This article describes the method of obtaining proxy and filtering from HTTP proxy websites in Python 3.4. Share it for your reference, as follows:
Recently, when I was writing crawlers, I was struggling to avoid using a proxy, and the default IP was blocked in less than a few minutes, so I could only look for a proxy. I thought it would be fine if I found an HTTP proxy, but I didn't expect that most of the proxy obtained from that website was unusable, and only a small number of them could be used. . . Therefore, in desperation, we can only obtain a large amount of proxy IP from those proxy websites, and then take it for further screening, extract the valid proxy IP, and leave it for further use.

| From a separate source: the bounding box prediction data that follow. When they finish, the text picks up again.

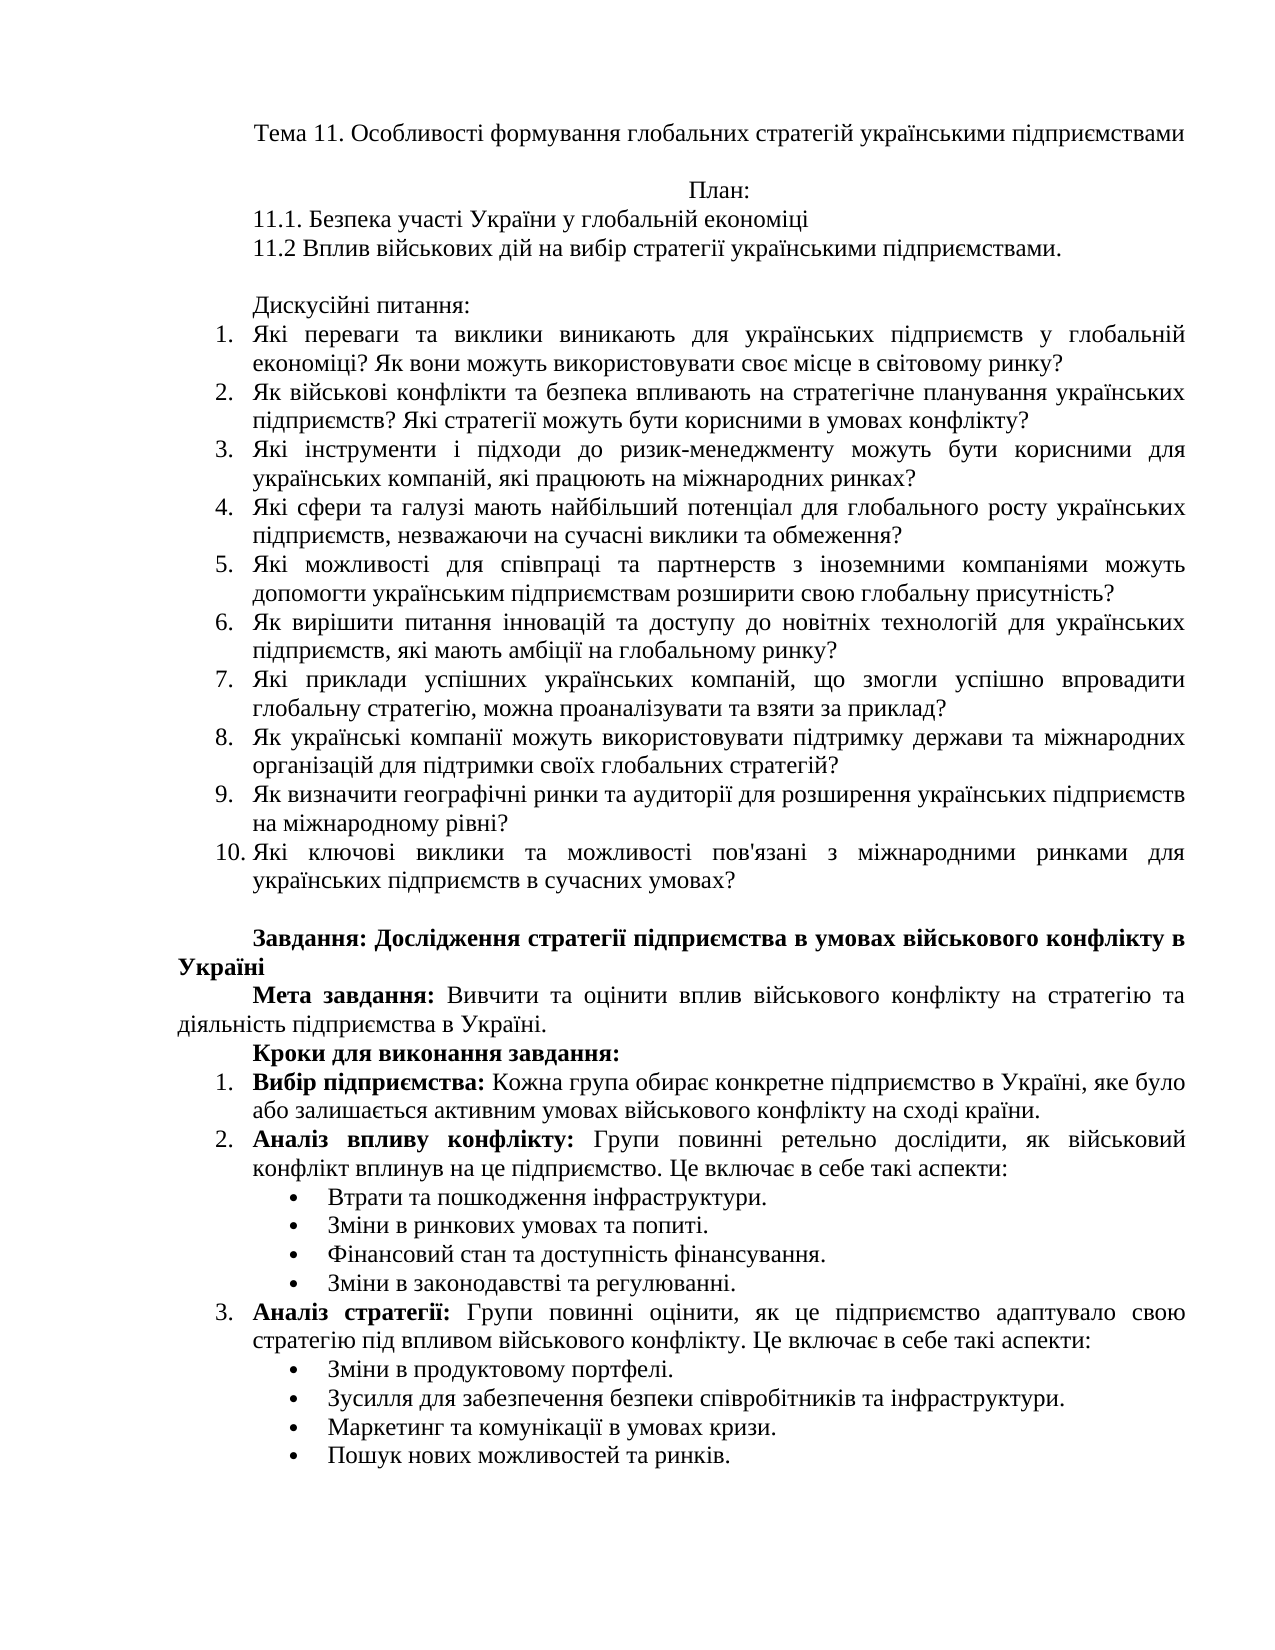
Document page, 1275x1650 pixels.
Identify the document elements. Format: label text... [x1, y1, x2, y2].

list Зміни в продуктовому портфелі. [290, 1354, 1186, 1383]
list Які інструменти і підходи до ризик-менеджменту можуть бути корисними для українських компаній, які працюють на міжнародних ринках? [215, 434, 1186, 492]
list Втрати та пошкодження інфраструктури. [290, 1182, 1186, 1211]
text Дискусійні питання: [177, 291, 1186, 319]
list Аналіз впливу конфлікту: Групи повинні ретельно дослідити, як військовий конфлікт вплинув на це підприємство. Це включає в себе такі аспекти: [215, 1124, 1186, 1182]
list Як визначити географічні ринки та аудиторії для розширення українських підприємств на міжнародному рівні? [215, 779, 1186, 837]
list Як вирішити питання інновацій та доступу до новітніх технологій для українських підприємств, які мають амбіції на глобальному ринку? [215, 607, 1186, 664]
list Які сфери та галузі мають найбільший потенціал для глобального росту українських підприємств, незважаючи на сучасні виклики та обмеження? [215, 492, 1186, 549]
list Аналіз стратегії: Групи повинні оцінити, як це підприємство адаптувало свою стратегію під впливом військового конфлікту. Це включає в себе такі аспекти: [215, 1297, 1186, 1354]
list Які ключові виклики та можливості пов'язані з міжнародними ринками для українських підприємств в сучасних умовах? [215, 837, 1186, 894]
text 11.2 Вплив військових дій на вибір стратегії українськими підприємствами. [177, 233, 1186, 262]
list Які можливості для співпраці та партнерств з іноземними компаніями можуть допомогти українським підприємствам розширити свою глобальну присутність? [215, 549, 1186, 607]
list Маркетинг та комунікації в умовах кризи. [290, 1412, 1186, 1441]
text Завдання: Дослідження стратегії підприємства в умовах військового конфлікту в Україні [177, 923, 1186, 981]
list Вибір підприємства: Кожна група обирає конкретне підприємство в Україні, яке було або залишається активним умовах військового конфлікту на сході країни. [215, 1067, 1186, 1124]
list Які приклади успішних українських компаній, що змогли успішно впровадити глобальну стратегію, можна проаналізувати та взяти за приклад? [215, 664, 1186, 722]
text Тема 11. Особливості формування глобальних стратегій українськими підприємствами [177, 118, 1186, 147]
list Зміни в законодавстві та регулюванні. [290, 1268, 1186, 1297]
list Фінансовий стан та доступність фінансування. [290, 1239, 1186, 1268]
list Як військові конфлікти та безпека впливають на стратегічне планування українських підприємств? Які стратегії можуть бути корисними в умовах конфлікту? [215, 377, 1186, 434]
text Кроки для виконання завдання: [177, 1038, 1186, 1067]
list Зусилля для забезпечення безпеки співробітників та інфраструктури. [290, 1383, 1186, 1412]
text Мета завдання: Вивчити та оцінити вплив військового конфлікту на стратегію та діяльність підприємства в Україні. [177, 981, 1186, 1038]
text План: [177, 176, 1186, 204]
text 11.1. Безпека участі України у глобальній економіці [177, 204, 1186, 233]
list Які переваги та виклики виникають для українських підприємств у глобальній економіці? Як вони можуть використовувати своє місце в світовому ринку? [215, 319, 1186, 377]
list Пошук нових можливостей та ринків. [290, 1441, 1186, 1469]
list Як українські компанії можуть використовувати підтримку держави та міжнародних організацій для підтримки своїх глобальних стратегій? [215, 722, 1186, 779]
list Зміни в ринкових умовах та попиті. [290, 1211, 1186, 1239]
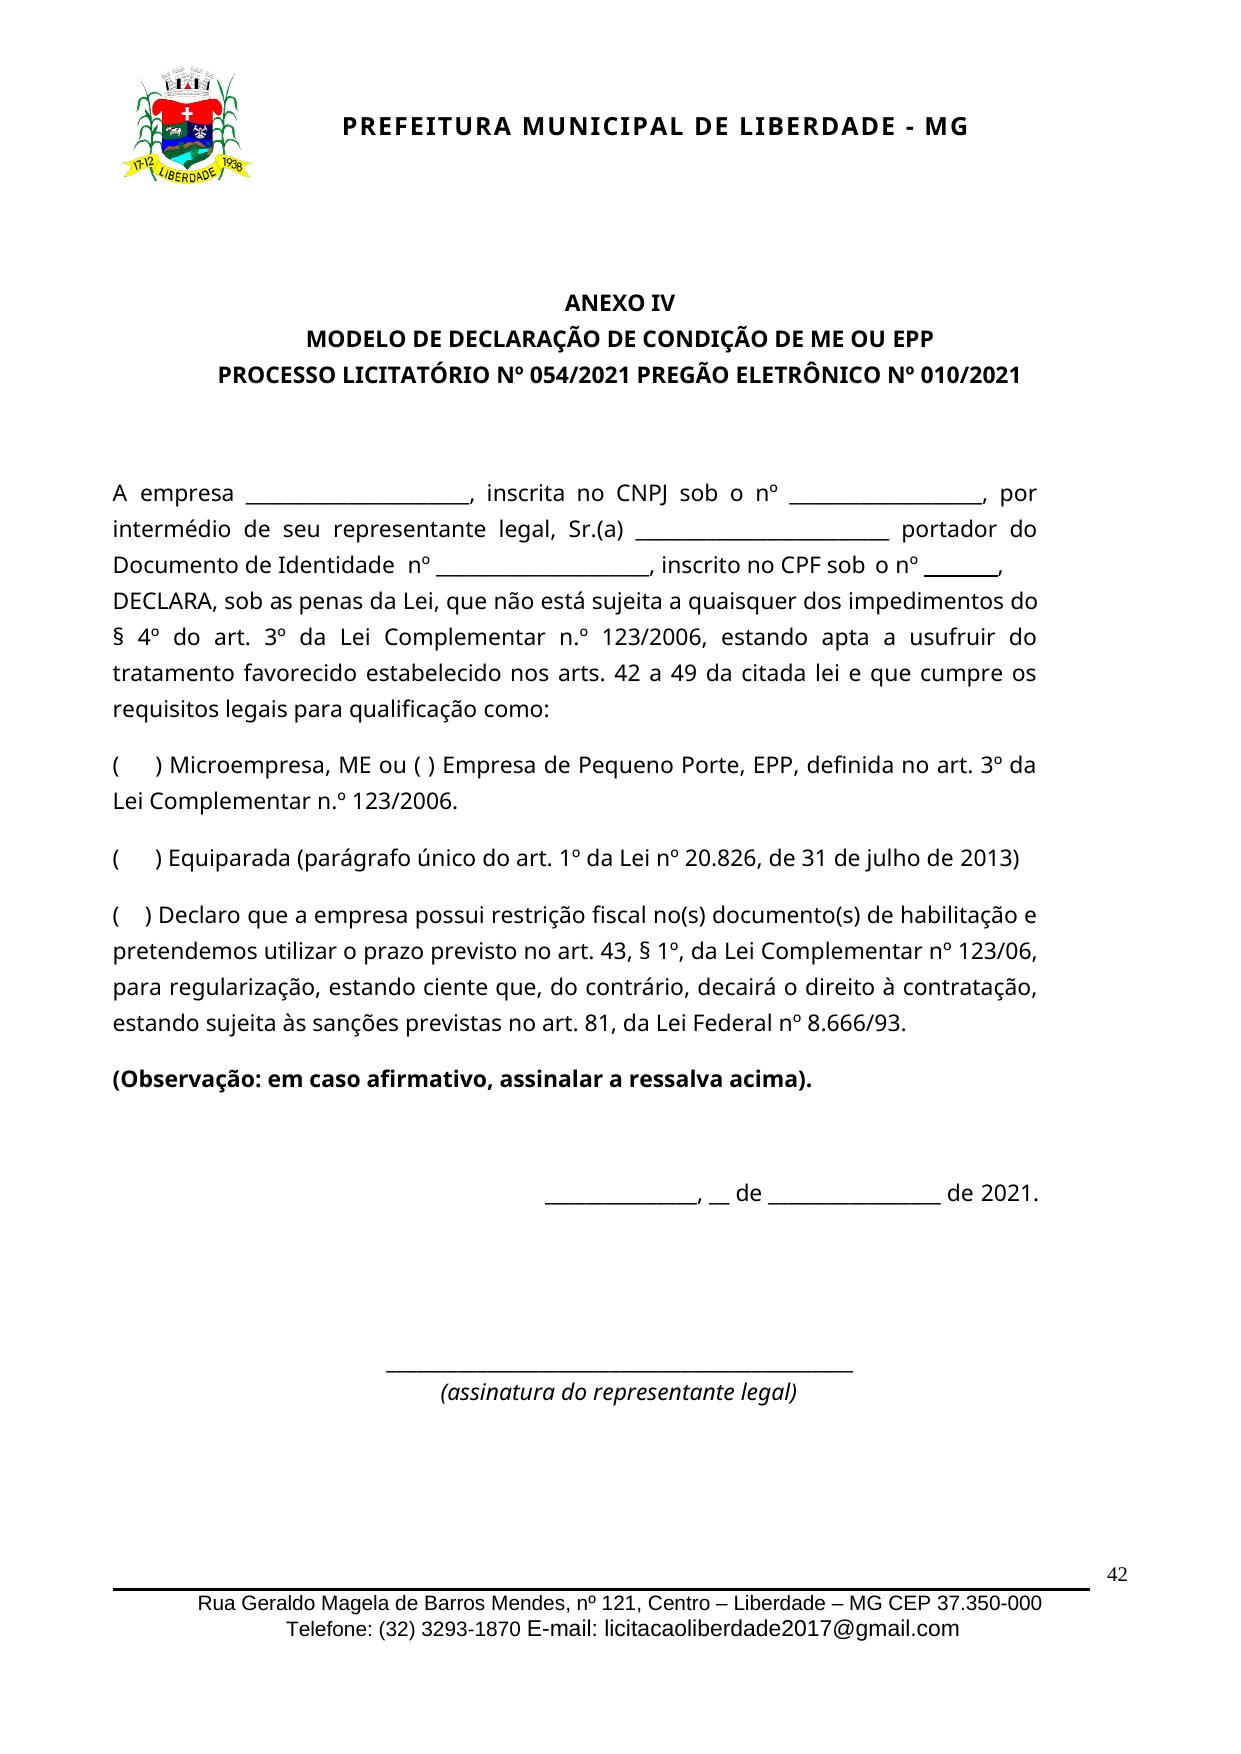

The main principle of filtering is to extract the unfiltered proxy rawProxyList through the main function, and then try to connect to the target website through these proxy (in this article, it is to connect to Sina mobile phones). If the connection is successful within the specified time, it will be deemed to be a valid proxy and placed in the checkedProxyList.
__author__ = 'multiangle' __edition__='python3.4' import threading import as request import time rawProxyList=[] checkedProxyList=[] class proxycheck(): def __init__(self,proxy_list): .__init__(self) self.proxy_list=proxy_list =3 ='/' ='Sina Mobile' def checkproxy(self): cookies=() for proxy in self.proxy_list: handler=({'http':'http://%s'%(proxy)}) opener=request.build_opener(cookies,handler) t1=() try: req=(,timeout=) res=() res=str(res,encoding='utf8') usetime=()-t1 if in res: ((proxy,usetime)) except Exception as e : print(e) def run(self): () if __name__=='__main__': num=20 thread_num=10 checkThrends=[] url='YOUR PROXY URL' #Extract the agent's website. req=(url).read() req=str(req,encoding='utf-8') list=('\r\n') #The website returns a string format, and is divided using '\r\n' rawProxyList=list print('get raw proxy') for i in rawProxyList: print(i) # s=proxycheck_test(rawProxyList) batch_size=int((len(rawProxyList)+thread_num-1)/thread_num) print(batch_size) for i in range(thread_num): t=proxycheck(rawProxyList[batch_size*i:batch_size*(i+1)]) (t) for i in range(checkThrends.__len__()): checkThrends[i].start() for i in range(checkThrends.__len__()): checkThrends[i].join() print(checkedProxyList.__len__(),' useful proxy is find') for i in checkedProxyList: print(i)
For more information about Python, please view the special topic of this site: "Summary of Python Socket Programming Tips》、《Python data structure and algorithm tutorial》、《Summary of Python function usage tips》、《Summary of Python string operation skills》、《Python introduction and advanced classic tutorials"and"Summary of Python file and directory operation skills》
I hope this article will be helpful to everyone's Python programming.